The FSA stated that it will not tighten quantitative standards before economic recovery is assured. It plans to phase in the quantitative aspects of the regime in several stages, over an adjustment period of several years. The qualitative aspects of the regime will be put into place by December 2009.

The FSA considers that it has made the structure of its new regime sufficiently flexible to allow the FSA to modify it so as to reflect any new international standards introduced in the short to medium term.

To read PS09/16, click here.

FSA Publishes Feedback to Turner Review

On September 30, the UK Financial Services Authority (FSA) published a response to the feedback it has received on the Turner Review and the related discussion paper DP09/2, both published on March 18 (as reported in the March 20 edition of Corporate and Financial Weekly Digest). The Turner Review, led by Lord Turner, the FSA Chairman, considered the underlying causes of the financial crisis and recommended a regulatory response stressing the importance of future regulation and supervision based on a different approach.

The response sets out the FSA’s analysis of the feedback received and reports on the progress made since March in implementing changes and in achieving international agreement. Generally, the feedback received agreed with the analysis set out in the Turner Review and the broad approach it proposed. The majority of respondents offered clear support for the analysis of causes, the main recommendations and the FSA’s supervisory approach as detailed in the Turner Review and the discussion paper.

The feedback raised the following key issues:

  • Respondents agreed upon the need for an international approach when looking at policy options.
  • Respondents raised concerns that any measures implemented by the UK alone could damage London’s competitiveness in the global market.
  • Large firms were opposed to increasing requirements for systemically important firms.
  • Respondents stated an impact assessment of the ”whole package” of reform is needed.

The issue of most concern for respondents was the need for international consistency in formulating and implementing the regulatory policy response to the global financial crisis.

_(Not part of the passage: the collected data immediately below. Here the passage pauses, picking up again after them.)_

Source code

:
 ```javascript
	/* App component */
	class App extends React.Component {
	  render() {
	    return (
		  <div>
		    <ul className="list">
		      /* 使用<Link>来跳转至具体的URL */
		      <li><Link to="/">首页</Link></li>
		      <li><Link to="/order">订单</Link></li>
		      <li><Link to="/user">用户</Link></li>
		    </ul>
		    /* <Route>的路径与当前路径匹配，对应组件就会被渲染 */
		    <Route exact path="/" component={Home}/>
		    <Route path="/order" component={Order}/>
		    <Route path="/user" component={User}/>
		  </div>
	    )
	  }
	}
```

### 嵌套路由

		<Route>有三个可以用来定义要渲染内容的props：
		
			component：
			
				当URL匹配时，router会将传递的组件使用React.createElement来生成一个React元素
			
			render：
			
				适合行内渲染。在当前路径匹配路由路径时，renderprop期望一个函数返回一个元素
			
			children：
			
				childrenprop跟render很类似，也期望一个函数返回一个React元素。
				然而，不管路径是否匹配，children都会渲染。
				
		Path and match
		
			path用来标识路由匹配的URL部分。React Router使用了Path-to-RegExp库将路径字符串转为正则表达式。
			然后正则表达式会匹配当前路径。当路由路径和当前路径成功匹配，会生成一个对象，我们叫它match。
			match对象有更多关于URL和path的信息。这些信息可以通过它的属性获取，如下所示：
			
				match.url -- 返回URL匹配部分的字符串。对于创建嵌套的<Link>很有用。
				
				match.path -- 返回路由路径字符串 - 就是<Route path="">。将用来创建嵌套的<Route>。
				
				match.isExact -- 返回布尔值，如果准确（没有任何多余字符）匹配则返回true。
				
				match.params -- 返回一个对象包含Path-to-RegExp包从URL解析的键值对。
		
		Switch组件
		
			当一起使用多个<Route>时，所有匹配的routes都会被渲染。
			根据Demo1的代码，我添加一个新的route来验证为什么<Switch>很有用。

In the foreword to the response, Lord Turner stated that “wider debate has continued on the overall approach to financial regulation and the FSA’s own thinking has continued to evolve”. The FSA considers that some issues which were covered only to a limited extent in the Turner Review now require a more detailed analysis. As a result, the FSA intends to publish a further discussion paper in October which will focus on key areas, including:

  • Systemically important firms—the Group of Twenty Finance Ministers and Central Bank Governors has called for higher prudential standards for systemically important firms, and thus the FSA intends to address in particular the issues related to how to identify and deal with such firms, what policy tools are available and how they might be applied.
  • Cumulative impact of capital and liquidity reforms—There is a need for a comprehensive analysis of the combined impact of the various elements of regulatory reform which have been proposed or are under consideration. These elements include more robust capital and liquidity requirements, changes to trading book capital and countercyclical capital. The changes will have a significant impact on leverage and maturity transformation in the banking systems, and thus the FSA will have to consider methodologies for making trade-offs between the costs of intermediation and financial stability.

The full text of the FSA’s response can be found here.